WHAT THE EXERCISE ASKS> The required result is the exact run of lines beginning at the one containing "Right hand at" and ending at the last line of the entries.

DATA EXTRACTS>
※ ※ ※
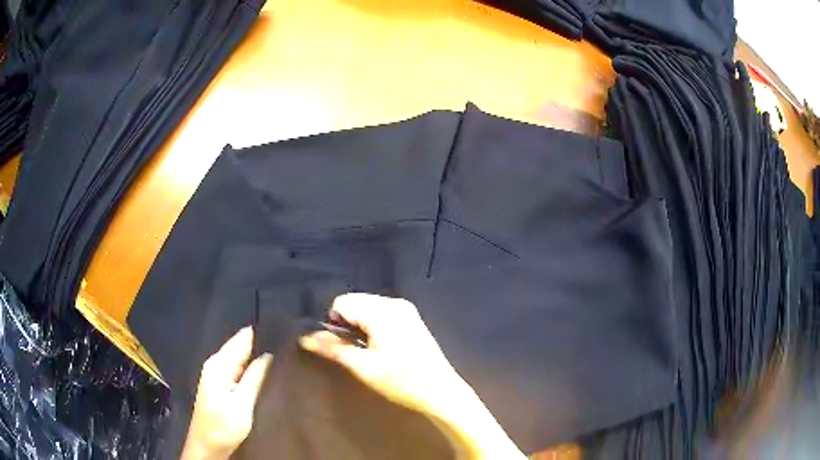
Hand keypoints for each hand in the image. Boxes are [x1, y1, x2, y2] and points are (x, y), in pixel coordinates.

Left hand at [181, 327, 272, 459]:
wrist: (207, 446)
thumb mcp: (242, 403)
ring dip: (258, 359)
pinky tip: (267, 374)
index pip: (242, 339)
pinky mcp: (221, 387)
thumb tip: (269, 354)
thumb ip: (255, 377)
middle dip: (262, 347)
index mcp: (219, 364)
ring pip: (241, 360)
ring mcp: (217, 376)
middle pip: (241, 348)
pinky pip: (239, 371)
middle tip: (289, 347)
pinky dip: (252, 371)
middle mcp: (216, 364)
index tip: (284, 332)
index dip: (261, 334)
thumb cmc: (223, 426)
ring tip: (283, 358)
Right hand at [299, 293, 525, 459]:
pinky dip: (373, 325)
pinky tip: (381, 347)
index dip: (334, 323)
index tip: (341, 346)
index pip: (342, 302)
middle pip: (355, 301)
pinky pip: (382, 312)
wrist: (440, 391)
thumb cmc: (400, 381)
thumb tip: (304, 337)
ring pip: (368, 307)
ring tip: (368, 351)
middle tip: (355, 350)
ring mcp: (406, 309)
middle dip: (347, 323)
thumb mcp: (362, 366)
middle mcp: (395, 303)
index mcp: (382, 311)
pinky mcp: (412, 318)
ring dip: (360, 325)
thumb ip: (332, 348)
※ ※ ※
OUTPUT FOR THIS EXERCISE>
Right hand at [299, 293, 525, 459]:
pinky dip: (373, 325)
pinky tip: (381, 347)
index dip: (334, 323)
index tip: (341, 346)
index pip: (342, 302)
middle pip: (355, 301)
pinky pip: (382, 312)
wrist: (440, 391)
thumb cmc: (400, 381)
thumb tip: (304, 337)
ring pip: (368, 307)
ring tip: (368, 351)
middle tip: (355, 350)
ring mcp: (406, 309)
middle dip: (347, 323)
thumb mcp: (362, 366)
middle mcp: (395, 303)
index mcp: (382, 311)
pinky mcp: (412, 318)
ring dip: (360, 325)
thumb ip: (332, 348)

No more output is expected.